───── Excerpt

2.1. Data integration system based on mediation

Data integration is the process of combining data from different sources and providing the user with a unified view (Lenzerini, 2002). Mediator system is a popular technique used in data integration that provides a uniform view of data from different sources (Halevy, 2001; Wiederhold, 1992). Mediation systems comprise of a mediated schema (also called global schema or unified schema) and mapping techniques. Two popular mediator techniques are GAV (Global as View) and LAV (Local as View). GAV defines relations in the global schema based on relations in local schemas, while LAV defines relations in local schemas based on relations in the global schema. When a query q is submitted, the mediator (i) uses the mapping (between global schema and sources) to rewrite the query q into a set queries Q and then (ii) executes the queries q’∈Q on the corresponding data sources, (iii) gets and merges the result and returns it to the user.

In the context of spatial data integration (Boucelma et al., 2003), introduce VirGIS, a WFS-Based spatial mediation system to integrate data from heterogeneous GIS (Geographical Information Systems), complying with openGIS standards and specifications such as GML (Geography Markup Language) and WFS (Web Feature Service). However, existing systems, including VirGIS, do not handle streaming data or large datasets. Tatbul (2010) notes that integrating a streaming processing engine (SPE) with other SPE or DBMS (database management system) is challenging, and the research field is promising, and still open as new use cases appear, and systems are very heterogeneous, which makes integration harder. Stripelis et al. (2018) proposed the Spark Mediator middleware to address big data integration but only allowed integration of static data sources, and their solution is not publicly available. For our system, we consider local data sources with both static data and streaming data as well as spatial data.

2.2. Geospatial data and queries

Geospatial data refer to information that is associated with a specific geographical area or location on the Earth (Lee & Kang, 2015; Robert, 2003). It can be represented in three main ways (Alam et al., 2021):

• Graph data consist mainly of road network forms (e.g. transportation map).

• Raster data are described via geographical images (e.g. satellite images of air pollution).

• Vector data are mainly geometry objects (i.e. points, lines, and polygons). They are determined usually by one or a set of geospatial coordinates pair latitude and longitude.

In our system, we consider spatial data in the form of geometry objects. There are three basic spatial data queries and mostly all possible queries are made of these three (Pandey et al., 2018):

• Spatial range query is to return all objects s from a set of geometry objects S that are inside a range R (e.g. return all museums within 10 km from the Eiffel Tower).

• Spatial join query is to consider at least two datasets of spatial data R and S, and apply join statement (e.g. intersect, contains, within) and return set of all pairs (r,s)⊆(R,S) (e.g. from two datasets restaurant and cinema, return the cinemas that are in the same neighborhood of an Italian restaurant).

• K-Nearest Neighbors query (also called KNN query) is to take a set of objects S, a query point p, and a number k ≥ 1 as input, and find a subset of S of size k that are the nearest to p (e.g. return 5 nearest by restaurant).

Additionally, the Dimensionally Extended Nine-Intersection Model (DE-9IM) was introduced by (Clementini & DiFelice, 1996) as a set of topological operations that include Equals, Disjoint, Intersects, Touches, Crosses, Within, Contains, and Overlaps. Later, DE-9IM was adopted by the Open Geospatial Consortium (OGC) (OGC, 2023) became the OGC-compliant for join predicates. To comply with the OGC standards (Alam et al., 2018), integrated DE-9IM into GeoSpark (Yu et al., 2015), one of the most popular spatial processing systems.

──────────
───── Information

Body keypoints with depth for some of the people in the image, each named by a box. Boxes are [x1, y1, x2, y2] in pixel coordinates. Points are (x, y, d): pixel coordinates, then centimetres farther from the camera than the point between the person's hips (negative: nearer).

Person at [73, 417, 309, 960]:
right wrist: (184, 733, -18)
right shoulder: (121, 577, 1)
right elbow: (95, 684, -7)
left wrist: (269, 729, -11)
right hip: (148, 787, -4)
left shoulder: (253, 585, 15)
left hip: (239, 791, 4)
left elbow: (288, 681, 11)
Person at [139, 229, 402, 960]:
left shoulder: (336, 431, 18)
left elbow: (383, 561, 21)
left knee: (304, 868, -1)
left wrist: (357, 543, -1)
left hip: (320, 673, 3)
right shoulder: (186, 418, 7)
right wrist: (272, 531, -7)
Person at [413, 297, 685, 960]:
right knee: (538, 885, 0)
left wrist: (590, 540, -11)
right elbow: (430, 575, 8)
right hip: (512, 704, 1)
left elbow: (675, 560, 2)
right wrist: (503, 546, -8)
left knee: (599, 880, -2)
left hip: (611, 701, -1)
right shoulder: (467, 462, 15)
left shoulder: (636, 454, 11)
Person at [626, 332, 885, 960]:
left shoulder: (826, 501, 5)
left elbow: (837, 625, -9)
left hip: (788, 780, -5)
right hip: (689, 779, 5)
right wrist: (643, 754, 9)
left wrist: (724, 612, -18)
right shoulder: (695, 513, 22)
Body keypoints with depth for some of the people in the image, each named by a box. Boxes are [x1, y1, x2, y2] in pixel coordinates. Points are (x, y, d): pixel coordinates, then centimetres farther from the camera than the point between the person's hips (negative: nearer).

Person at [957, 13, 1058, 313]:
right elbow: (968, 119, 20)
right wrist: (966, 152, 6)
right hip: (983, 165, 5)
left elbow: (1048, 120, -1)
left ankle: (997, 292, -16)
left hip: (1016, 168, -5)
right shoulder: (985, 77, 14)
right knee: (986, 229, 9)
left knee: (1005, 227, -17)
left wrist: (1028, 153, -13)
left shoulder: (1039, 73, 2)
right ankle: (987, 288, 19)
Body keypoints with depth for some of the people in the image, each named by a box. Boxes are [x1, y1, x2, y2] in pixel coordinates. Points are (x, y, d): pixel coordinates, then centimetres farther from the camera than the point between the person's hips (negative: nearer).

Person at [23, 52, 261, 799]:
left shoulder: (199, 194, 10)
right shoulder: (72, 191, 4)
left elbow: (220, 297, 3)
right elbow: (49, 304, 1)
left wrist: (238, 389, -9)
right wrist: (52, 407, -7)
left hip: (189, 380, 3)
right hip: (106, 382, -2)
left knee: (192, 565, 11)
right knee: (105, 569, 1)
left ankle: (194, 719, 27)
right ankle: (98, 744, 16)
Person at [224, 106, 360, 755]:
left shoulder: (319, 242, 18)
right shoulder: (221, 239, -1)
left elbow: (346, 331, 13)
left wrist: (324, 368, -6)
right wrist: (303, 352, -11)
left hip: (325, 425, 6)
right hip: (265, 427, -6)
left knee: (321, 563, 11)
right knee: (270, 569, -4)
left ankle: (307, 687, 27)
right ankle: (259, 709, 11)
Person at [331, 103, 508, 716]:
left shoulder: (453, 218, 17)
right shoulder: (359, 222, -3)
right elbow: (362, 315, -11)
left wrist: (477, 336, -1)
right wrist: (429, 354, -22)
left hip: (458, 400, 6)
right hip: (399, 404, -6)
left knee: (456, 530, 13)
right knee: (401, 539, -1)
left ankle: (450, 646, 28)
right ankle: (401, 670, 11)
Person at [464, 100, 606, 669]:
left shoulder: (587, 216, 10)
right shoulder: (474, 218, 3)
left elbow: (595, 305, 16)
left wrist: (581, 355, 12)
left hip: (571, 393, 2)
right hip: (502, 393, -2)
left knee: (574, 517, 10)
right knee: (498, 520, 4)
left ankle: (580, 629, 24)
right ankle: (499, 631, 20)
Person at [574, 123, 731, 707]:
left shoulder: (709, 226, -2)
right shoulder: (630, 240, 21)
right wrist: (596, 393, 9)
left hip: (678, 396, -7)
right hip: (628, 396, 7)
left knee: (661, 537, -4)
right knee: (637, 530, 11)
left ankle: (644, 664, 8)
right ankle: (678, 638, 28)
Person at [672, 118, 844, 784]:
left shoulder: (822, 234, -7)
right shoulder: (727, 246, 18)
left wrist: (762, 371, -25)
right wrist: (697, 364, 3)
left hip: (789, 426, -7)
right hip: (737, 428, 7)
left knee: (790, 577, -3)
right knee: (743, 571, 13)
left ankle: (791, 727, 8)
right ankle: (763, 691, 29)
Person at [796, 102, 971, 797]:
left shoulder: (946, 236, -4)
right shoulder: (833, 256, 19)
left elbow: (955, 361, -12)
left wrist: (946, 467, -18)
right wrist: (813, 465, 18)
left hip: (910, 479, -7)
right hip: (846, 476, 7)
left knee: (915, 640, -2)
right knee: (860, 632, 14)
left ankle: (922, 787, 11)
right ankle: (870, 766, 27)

──────────

Task |
Write the next part of the passage on mediation-based data integration and geospatial queries, picking up right after its final sentence.

Task answer |
2.3. Streaming processing frameworks for big spatial data

In this section, we first present the concept of big streaming data processing. Then, we present Apache Spark and its extension projects to handle spatial data operators, which are essential in understanding the later contribution.

2.3.1. Streaming data processing

Data stream processing is the technique of analyzing and manipulating continuous and rapidly changing data that flows in a continuous stream, such as sensor data from sensor IoT devices. To process these data streams effectively, different approaches are required. This is because data streams can come from various sources, in different formats, with varying levels of complexity, and at high velocity. In addition, these data streams may contain different types of data, such as structured, semi-structured, and unstructured data.

Streaming or real-time processing involves a series of actions on a set of streaming data at the time they are generated (Alam et al., 2021; Tatbul, 2010). The most popular streaming processing tasks consist of aggregations (e.g. sum, average), transformations (e.g. changing data format), ingestions (e.g. inserting the incoming data to a database). However, streaming processing is difficult due to two main characteristics (Kreps et al., 2011; Kwon et al., 2008):

• Delivery guarantees concern the guarantees that a record will be processed, and there are three main types of delivery guarantees: (i) at-least-once means data will be processed at least one time and multiple attempts are made to deliver the message until at least one succeeds, (ii) at-most-once means data will be processed one or less than one time. The record may be lost in case of failures. (iii) Exactly-once means that a record is guaranteed to be processed one and only one time even in case of failures. The last method is the hardest when dealing with streaming data.

• Fault tolerance means the system has capabilities to handle cases of failures such as network failures. Solution to achieve fault tolerance can be deduplicating or checkpointing.

Hereafter, Apache Spark and its extension frameworks for the streaming big spatial data are recalled. Then, the three most popular big stream processing frameworks for spatial data, i.e. Apache Spark, Apache Flink, and Apache Storm are analyzed to understand their achievements on the streaming data processing challenges.

2.3.2. Apache Spark and Spark-based systems for big spatial data

2.3.2.1. Apache spark

Apache Spark (Zaharia et al., 2012) is a high-performance cluster computing system designed to process large amounts of data efficiently. Unlike traditional systems such as Hadoop (Shvachko et al., 2010), which reply on disk-based storage, Spark operates primarily in-memory. Spark’s core feature is the Resilient Distributed Databases (RDDs) data abstraction, which involves distributing sets of items across a cluster of machines. RDDs are created through parallelized transformations such as filtering, joining, or grouping, and can be recovered in case of data loss thanks to their lineage that tracks how each RDD was built from other datasets through transformations. This lineage feature ensures fault tolerance of Spark by rebuilding lost data.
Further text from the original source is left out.